Multiple analysts have pointed to institutional demand as the key structural support for Bitcoin during the war period. Strategy (formerly MicroStrategy), led by Michael Saylor, held 738,731 BTC as of the week of March 9 and confirmed it is continuing to purchase additional Bitcoin at a pace of approximately 6,158 BTC per week — roughly $523 million per week at current prices. This sustained institutional buying provides a price floor that did not exist during Bitcoin's previous geopolitical stress tests. Additionally, the war's disruption of the dollar-dominated global financial system — with unprecedented sanctions, frozen assets, and the potential weaponization of the dollar in a broader US-Iran economic conflict — has renewed interest in Bitcoin as an asset outside the control of any sovereign, including the sovereign conducting the war.



The Fed Meeting — Crypto's Next Catalyst

Every market participant — equity, bond, commodity, and crypto — is now focused on the same event: the Federal Reserve's March 17-18 meeting. CME FedWatch currently shows a 95%+ probability that rates will remain unchanged at 3.5%-3.75%. That baseline is not in dispute. What matters is the language around it: the dot plot of projected future rate cuts, and Fed Chair Jerome Powell's press conference tone. Any hint that rate hikes are back on the table — driven by oil's inflationary shock — would hit risk assets hard, including Bitcoin. Any suggestion that the Fed is prioritizing the labor market weakness over the inflation signal would be read as a green light for eventual cuts, supporting risk assets. The January PCE inflation reading — which came in at 3.1% on an annual basis for core PCE, well above the Fed's 2% target — is the data point that most constrains Powell's options. He cannot pretend inflation is tamed when core PCE is 1.1 percentage points above target and oil is at $100+.

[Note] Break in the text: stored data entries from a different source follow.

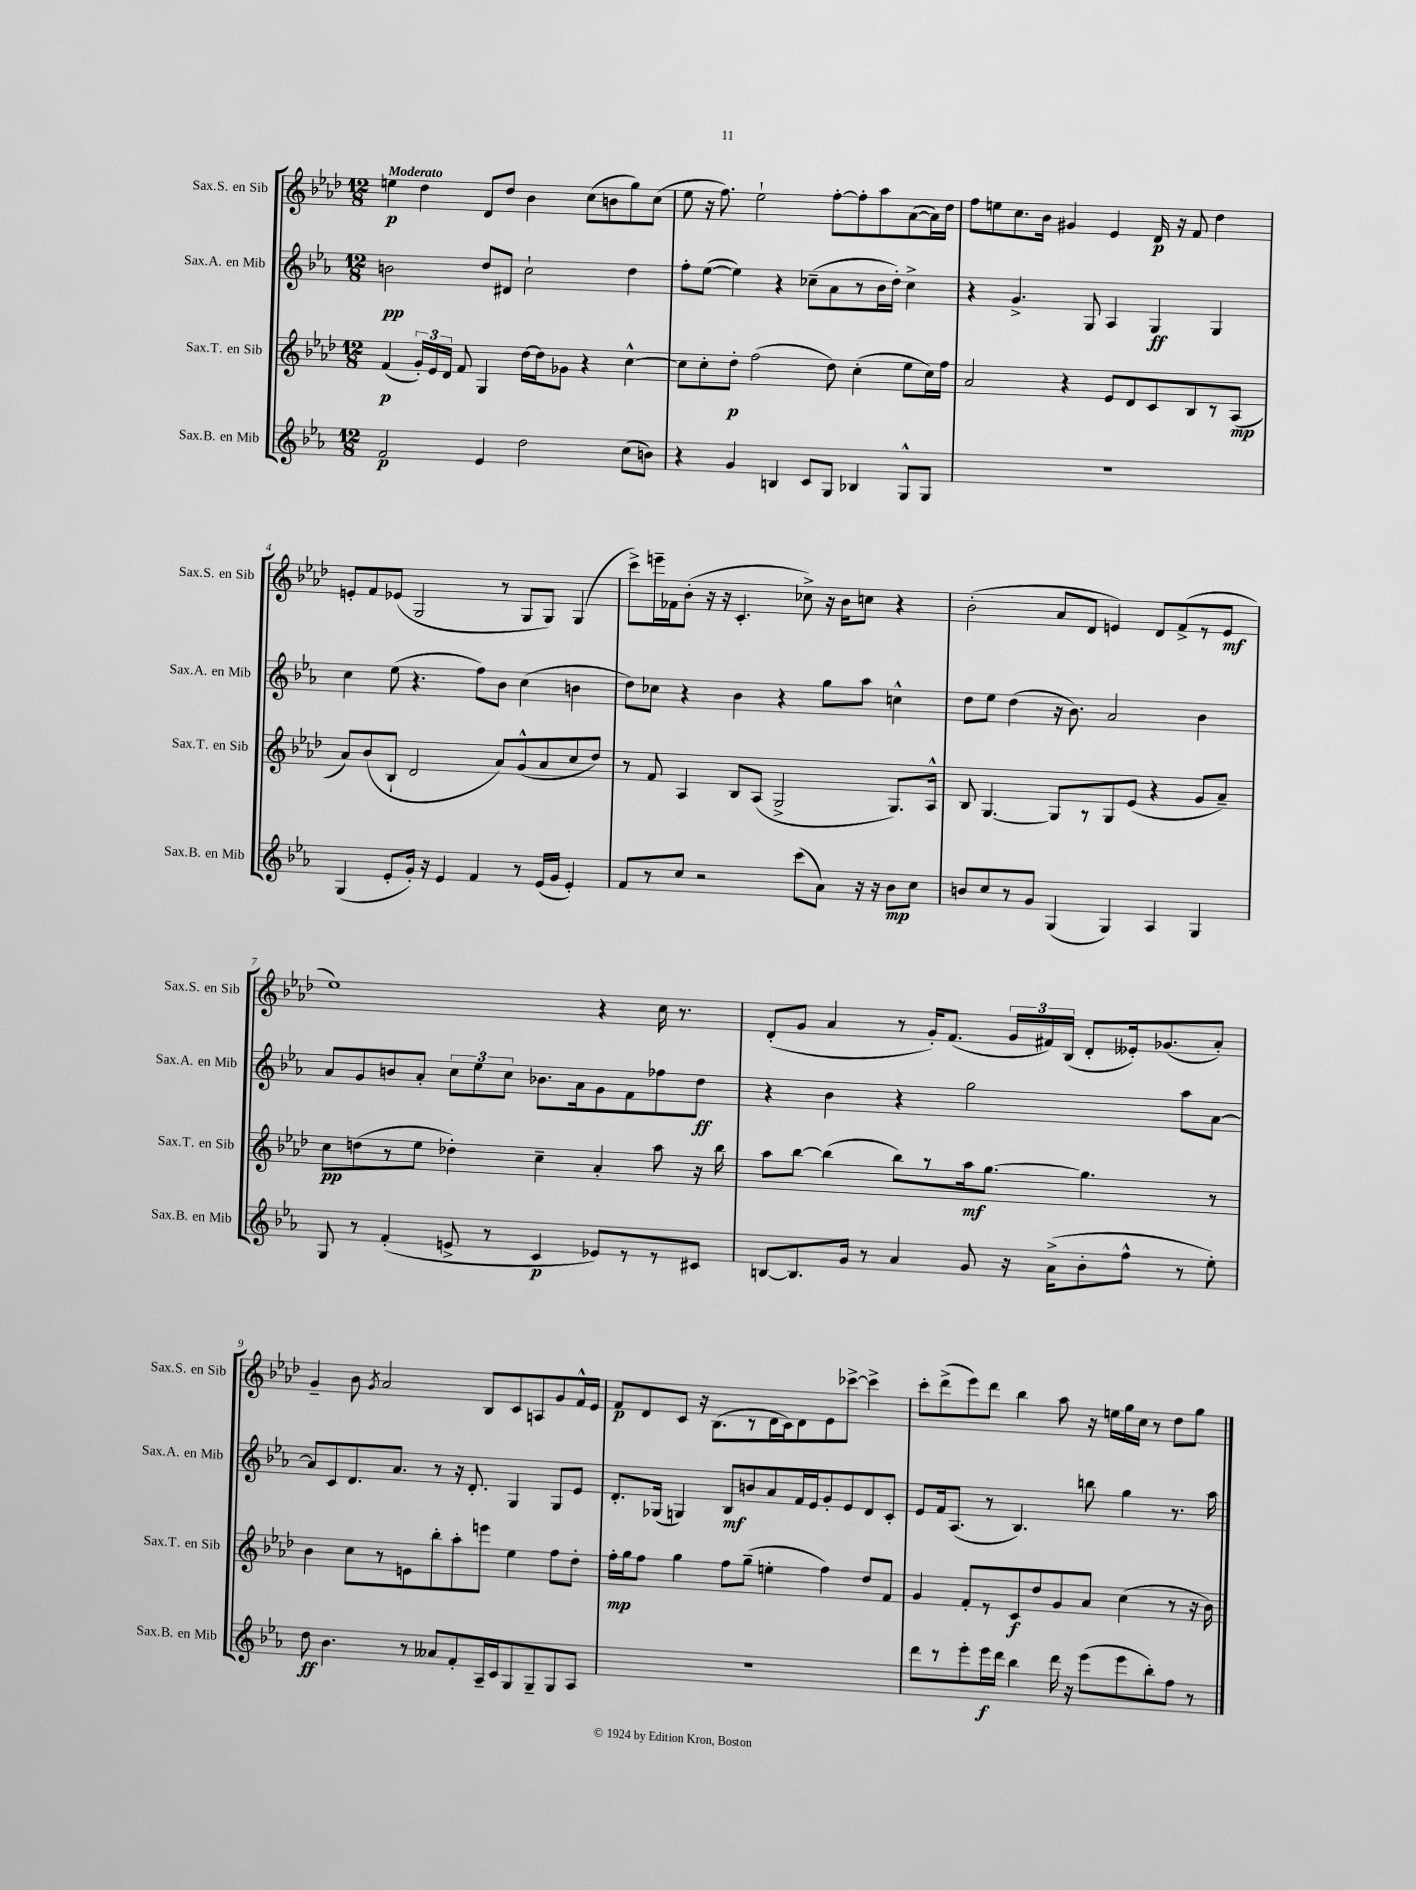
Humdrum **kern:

**kern	**dynam	**kern	**dynam	**kern	**dynam	**kern	**dynam
*part4	*part4	*part3	*part3	*part2	*part2	*part1	*part1
*staff4	*staff4	*staff3	*staff3	*staff2	*staff2	*staff1	*staff1
*I"Sax.B. en Mib	*	*I"Sax.T. en Sib	*	*I"Sax.A. en Mib	*	*I"Sax.S. en Sib	*
*I'Sax.B. en Mib	*	*I'Sax.T. en Sib	*	*I'Sax.A. en Mib	*	*I'Sax.S. en Sib	*
*clefG2	*	*clefG2	*	*clefG2	*	*clefG2	*
*k[b-e-a-]	*	*k[b-e-a-d-]	*	*k[b-e-a-]	*	*k[b-e-a-d-]	*
*M12/8	*	*M12/8	*	*M12/8	*	*M12/8	*
=1	=1	=1	=1	=1	=1	=1	=1
!	!	!	!	!	!	!LO:TX:a:B:t=Moderato	!
2f/	p	(4f/	p	2bn\	pp	4een\	p
.	.	24g'/LL)	.	.	.	4dd-\	.
.	.	24e-/	.	.	.	.	.
.	.	24d-/JJ	.	.	.	.	.
.	.	8f/	.	.	.	.	.
4e-/	.	4G/	.	8dd/L	.	8d-/L	.
.	.	.	.	8d#X/J	.	8dd-/J	.
2dd\	.	[16dd-\LL	.	2cc`\	.	4b-\	.
.	.	16dd-\J]	.	.	.	.	.
.	.	8g-X\J	.	.	.	.	.
.	.	4r	.	.	.	(8cc\L	.
.	.	.	.	.	.	8bn\	.
(8cc\L	.	[4cc^^\	.	4dd\	.	8gg\)	.
8bn\J)	.	.	.	.	.	(8cc\J	.
=2	=2	=2	=2	=2	=2	=2	=2
4r	.	8cc\L]	.	8ff'\L	.	8ee-\	.
.	.	8cc'\	.	([8ee-\J	.	16r	.
.	.	.	.	.	.	8.ff\)	.
4g/	.	8dd-'\J	p	4ee-\])	.	.	.
.	.	(2ff\	.	.	.	2ee-`\	.
4Bn/	.	.	.	4r	.	.	.
8c/L	.	.	.	(8cc-X~\L	.	.	.
8G/J	.	8dd-\)	.	8a-\	.	[8ff'\L	.
4B-X/	.	(4cc'\	.	8r	.	8ff'\]	.
.	.	.	.	16b-\L	.	8aa-\	.
.	.	.	.	16dd'\JJ)	.	.	.
8G^^/L	.	8ee-\L	.	4cc-^\	.	([8a-\	.
8G/J	.	16cc\L)	.	.	.	16a-\L])	.
.	.	16ff\JJ	.	.	.	16dd-\JJ	.
=3	=3	=3	=3	=3	=3	=3	=3
1.r	.	2a-/	.	4r	.	8ff\L	.
.	.	.	.	.	.	8een\	.
.	.	.	.	4.g^/	.	8.cc\	.
.	.	.	.	.	.	16b-\Jk	.
.	.	4r	.	.	.	4g#X/	.
.	.	.	.	8G/	.	.	.
.	.	8e-/L	.	4A-/	.	4e-/	.
.	.	8d-/	.	.	.	.	.
.	.	8c/	.	4G/	ff	16d-/	p
.	.	.	.	.	.	16r	.
.	.	8B-/	.	.	.	8f/	.
.	.	8r	.	4G/	.	4dd-\	.
.	.	(8A-/J	mp	.	.	.	.
!!LO:LB:g=z
=4	=4	=4	=4	=4	=4	=4	=4
(4G/	.	8a-/L)	.	4cc\	.	8en'/L	.
.	.	(8b-/	.	.	.	8f/	.
8e-'/L	.	8B-`/J	.	(8ee-\	.	(8e-X/J	.
16g'/Jk)	.	2d-/	.	4.r	.	2G/	.
16r	.	.	.	.	.	.	.
4e-/	.	.	.	.	.	.	.
4f/	.	.	.	8ff\L)	.	.	.
.	.	8a-/L)	.	8b-\J	.	8r	.
8r	.	(8g^^/	.	(4cc\	.	8G/L	.
(16e-/LL	.	8a-/	.	.	.	8G/J)	.
16g/JJ	.	.	.	.	.	.	.
4e-'/)	.	8cc/	.	4bn\	.	(4G/	.
.	.	8dd-/J)	.	.	.	.	.
=5	=5	=5	=5	=5	=5	=5	=5
8f/L	.	8r	.	8dd\L)	.	8ccc^\L)	.
8r	.	8f/	.	8cc-X\J	.	16eeen~\L	.
.	.	.	.	.	.	16f-X\J	.
8cc/J	.	4A-/	.	4r	.	(8b-'\J	.
2r	.	.	.	.	.	16r	.
.	.	.	.	.	.	16r	.
.	.	8B-/L	.	4b-\	.	4.c'/	.
.	.	(8A-/J	.	.	.	.	.
.	.	2G^/	.	4r	.	.	.
(8ccc\L	.	.	.	.	.	8cc-X^\)	.
8a-\J)	.	.	.	8gg\L	.	16r	.
.	.	.	.	.	.	16b-\KL	.
16r	.	.	.	8aa-\J	.	8ccn\J	.
16r	.	.	.	.	.	.	.
8b-\L	mp	8.G/L)	.	4ccn^^\	.	4r	.
8cc\J	.	.	.	.	.	.	.
.	.	16A-^^/Jk	.	.	.	.	.
=6	=6	=6	=6	=6	=6	=6	=6
8bn/L	.	8B-/	.	8dd\L	.	(2b-'\	.
8cc/	.	[4.G/	.	8ee-\J	.	.	.
8r	.	.	.	(4dd\	.	.	.
8g/J	.	.	.	.	.	.	.
(4G/	.	8G/L]	.	16r	.	8a-/L	.
.	.	.	.	8.b-\)	.	.	.
.	.	8r	.	.	.	8d-/J	.
4G/)	.	8G/	.	2a-/	.	4en/)	.
.	.	(8e-/J	.	.	.	.	.
4A-/	.	4r	.	.	.	8d-/L	.
.	.	.	.	.	.	(8f^/	.
4G/	.	8g/L	.	4b-\	.	8r	.
.	.	8a-~/J)	.	.	.	8e/J	mf
!!LO:LB:g=z
=7	=7	=7	=7	=7	=7	=7	=7
8G/	.	8cc\L	pp	8a-/L	.	1ee-)	.
8r	.	(8ddn\	.	8g/	.	.	.
(4f'/	.	8r	.	8bn/	.	.	.
.	.	8ee-\J	.	8a-'/J	.	.	.
8en^/	.	4dd-X'\)	.	12cc\L	.	.	.
.	.	.	.	12ee-\	.	.	.
8r	.	.	.	.	.	.	.
.	.	.	.	12cc\J	.	.	.
4c/	p	4cc~\	.	8.b-X\L	.	.	.
.	.	.	.	16a-\k	.	.	.
8e-X/L)	.	4a-'/	.	8g\	.	4r	.
8r	.	.	.	8f\	.	.	.
8r	.	8aa-\	.	8ff-X\	.	16cc\	.
.	.	.	.	.	.	8.r	.
8c#X/J	.	16r	.	8dd\J	ff	.	.
.	.	16bb-\	.	.	.	.	.
=8	=8	=8	=8	=8	=8	=8	=8
[8Bn/L	.	8aa-\L	.	4r	.	(8d-'/L	.
8.B/]	.	[8bb-\J	.	.	.	8g/J	.
.	.	(4bb-\]	.	4b-\	.	4a-/	.
16g/Jk	.	.	.	.	.	.	.
8r	.	.	.	.	.	.	.
4a-/	.	8bb-\L)	.	4r	.	8r	.
.	.	8r	.	.	.	16g'/KL)	.
.	.	.	.	.	.	(8.f/J	.
8g/	.	16aa-\k	mf	2gg\	.	.	.
.	.	[8.gg\J	.	.	.	.	.
16r	.	.	.	.	.	24g/LL	.
.	.	.	.	.	.	24f#X/)	.
(16a-^\KL	.	.	.	.	.	.	.
.	.	.	.	.	.	(24B-/JJ	.
8b-'\	.	4.gg\]	.	.	.	8d-'/L	.
8ff^^\J	.	.	.	.	.	16e--X'/k)	.
.	.	.	.	.	.	(8.g-X/	.
8r	.	.	.	8aa-\L	.	.	.
8ee-'\)	.	8r	.	[8a-\J	.	8a-'/J)	.
!!LO:LB:g=z
=9	=9	=9	=9	=9	=9	=9	=9
8dd\	ff	4b-\	.	8a-/L]	.	4g~/	.
4.b-\	.	.	.	8c/	.	.	.
.	.	8cc\L	.	8.d/	.	8b-\	.
.	.	.	.	.	.	8qg/	.
.	.	8r	.	.	.	2a-/	.
.	.	.	.	8.a-/J	.	.	.
8r	.	8en\	.	.	.	.	.
8a--X/L	.	8bb-'\	.	8r	.	.	.
8f'/	.	8aa-'\	.	16r	.	.	.
.	.	.	.	8.d'/	.	.	.
16A-~/L	.	8eeen\J	.	.	.	8B-/L	.
16c/J	.	.	.	.	.	.	.
8G/	.	4ee-\	.	4G/	.	8c/	.
8G~/	.	.	.	.	.	8An/	.
8G/	.	8ff\L	.	8G/L	.	8g/	.
8A-/J	.	8dd-'\J	.	8e-/J	.	16f^^/L	.
.	.	.	.	.	.	16e-/JJ	.
=10	=10	=10	=10	=10	=10	=10	=10
1.r	.	16ff'\LL	mp	8.d'/L	.	8f/L	p
.	.	16gg\J	.	.	.	.	.
.	.	8ff\J	.	.	.	8d-/	.
.	.	.	.	(16G-X/Jk	.	.	.
.	.	4gg\	.	4Gn/)	.	8c/J	.
.	.	.	.	.	.	16r	.
.	.	.	.	.	.	(8.B-\L	.
.	.	8ff\L	.	8B-/L	mf	.	.
.	.	(8gg~\J	.	8bn/	.	8r	.
.	.	4een'\	.	8a-/	.	16d-\L	.
.	.	.	.	.	.	16c\J)	.
.	.	.	.	16f/L	.	8d-\	.
.	.	.	.	16e-/J	.	.	.
.	.	4ff\)	.	8g'/	.	8e-\	.
.	.	.	.	8e-/	.	[8ccc-X^\J	.
.	.	8dd-/L	.	8d/	.	4ccc-^\]	.
.	.	8f/J	.	8c'/J	.	.	.
=11	=11	=11	=11	=11	=11	=11	=11
8ddd\L	.	4g/	.	8e-/L	.	8ccc'\L	.
8r	.	.	.	16f/k	.	(8ddd-^\	.
.	.	.	.	(8.A-/J	.	.	.
8eee-'\	.	8f'/L	.	.	.	8eee-\)	.
16eee-\L	f	8r	.	8r	.	8ddd-\J	.
16ddd\JJ	.	.	.	.	.	.	.
4bb-\	.	8c/	f	4.B-/)	.	4bb-\	.
.	.	8dd-/	.	.	.	.	.
16ddd\	.	8g/	.	.	.	8aa-\	.
16r	.	.	.	.	.	.	.
(8eee-\L	.	8a-/J	.	8bbn\	.	16r	.
.	.	.	.	.	.	16een\LL	.
8eee-\	.	(4cc\	.	4gg\	.	16gg\	.
.	.	.	.	.	.	16cc\JJ	.
8bb-'\)	.	.	.	.	.	8r	.
8ff\J	.	8r	.	8.r	.	8dd-\L	.
8r	.	16r	.	.	.	8gg\J	.
.	.	16b-\)	.	16aa-\	.	.	.
==	==	==	==	==	==	==	==
*-	*-	*-	*-	*-	*-	*-	*-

For Bitcoin specifically, the interest rate environment remains one of the two key fundamental drivers alongside geopolitical risk. The prolonged 'higher for longer' rate environment — which CME FedWatch now suggests will persist until at least autumn 2026, with only a single cut priced in for the full year — is a headwind for Bitcoin as it is for all risk assets. The war has not resolved that headwind. If anything, by sustaining an oil-driven inflation shock that pushes rate cuts further into the future, the war has made the higher-for-longer interest rate reality more durable. Bitcoin's ability to hold above $70,000 despite this dual headwind — geopolitical risk and rate constraints — is the most compelling evidence yet that the asset's institutional base has matured to a point where it can absorb pressures that would have sent it crashing in 2021 or 2022.


DISCLAIMER: Cryptocurrency investments are highly speculative and carry extreme risk of loss. This analysis is for informational purposes only and does not constitute investment advice. Digital currencies lack the protections of regulated securities. Never invest more than you can afford to lose. Always consult a qualified financial advisor before making investment decisions in digital assets.